Task statement: Scan the records below for the word "shoulder". Copy each line where it appears.

Given data:
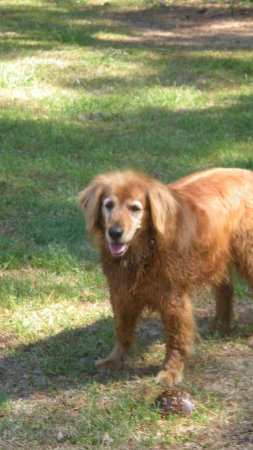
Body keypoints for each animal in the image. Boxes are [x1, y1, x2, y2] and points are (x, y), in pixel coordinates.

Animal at [79, 167, 253, 384]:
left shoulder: (173, 299)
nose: (115, 232)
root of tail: (247, 173)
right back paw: (219, 326)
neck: (145, 250)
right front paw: (115, 359)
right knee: (225, 290)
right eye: (108, 205)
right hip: (216, 256)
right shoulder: (121, 293)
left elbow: (175, 338)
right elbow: (122, 330)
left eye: (135, 208)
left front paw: (172, 370)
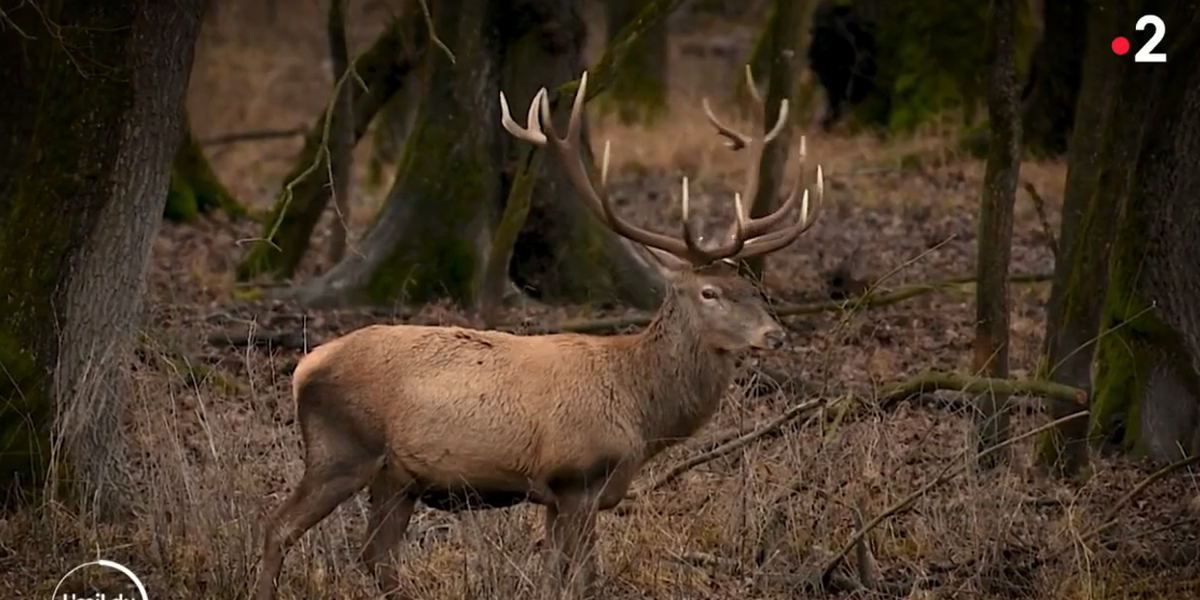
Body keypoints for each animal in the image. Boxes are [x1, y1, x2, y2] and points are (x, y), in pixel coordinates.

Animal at [254, 66, 825, 600]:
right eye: (709, 292)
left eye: (753, 287)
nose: (775, 335)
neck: (640, 411)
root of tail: (304, 367)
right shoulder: (577, 478)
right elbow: (582, 580)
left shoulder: (565, 495)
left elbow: (560, 578)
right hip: (343, 447)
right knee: (279, 527)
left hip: (396, 476)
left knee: (375, 556)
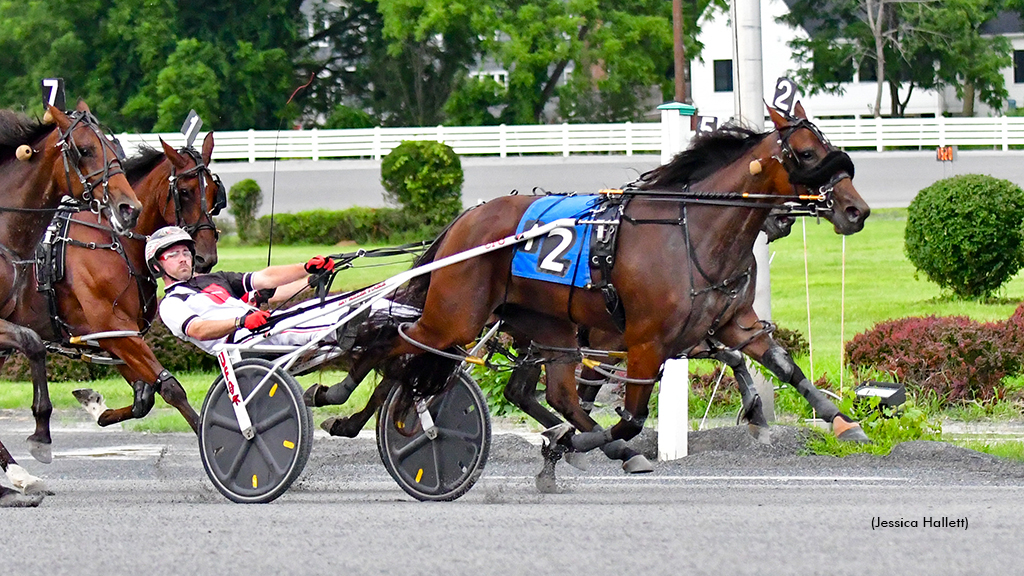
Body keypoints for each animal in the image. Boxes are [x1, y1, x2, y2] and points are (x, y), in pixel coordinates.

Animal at [0, 101, 141, 502]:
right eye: (85, 149)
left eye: (114, 146)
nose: (129, 208)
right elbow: (33, 343)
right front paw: (41, 435)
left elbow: (32, 344)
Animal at [6, 132, 222, 446]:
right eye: (184, 191)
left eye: (215, 194)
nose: (205, 257)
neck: (113, 241)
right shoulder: (115, 329)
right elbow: (171, 389)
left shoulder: (114, 337)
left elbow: (144, 398)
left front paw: (99, 408)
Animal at [356, 101, 868, 479]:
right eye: (805, 153)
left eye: (830, 145)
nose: (856, 210)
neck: (693, 231)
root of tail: (463, 220)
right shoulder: (641, 341)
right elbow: (631, 418)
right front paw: (582, 442)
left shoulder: (732, 323)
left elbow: (782, 366)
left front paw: (841, 421)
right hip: (460, 316)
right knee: (403, 348)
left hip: (544, 326)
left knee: (542, 392)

Problem solution:
left shoulder: (173, 299)
right shoulder: (121, 293)
right shoulder: (577, 478)
left shoulder: (565, 495)
right shoulder: (115, 329)
left shoulder: (114, 337)
right shoulder: (641, 341)
left shoulder: (732, 323)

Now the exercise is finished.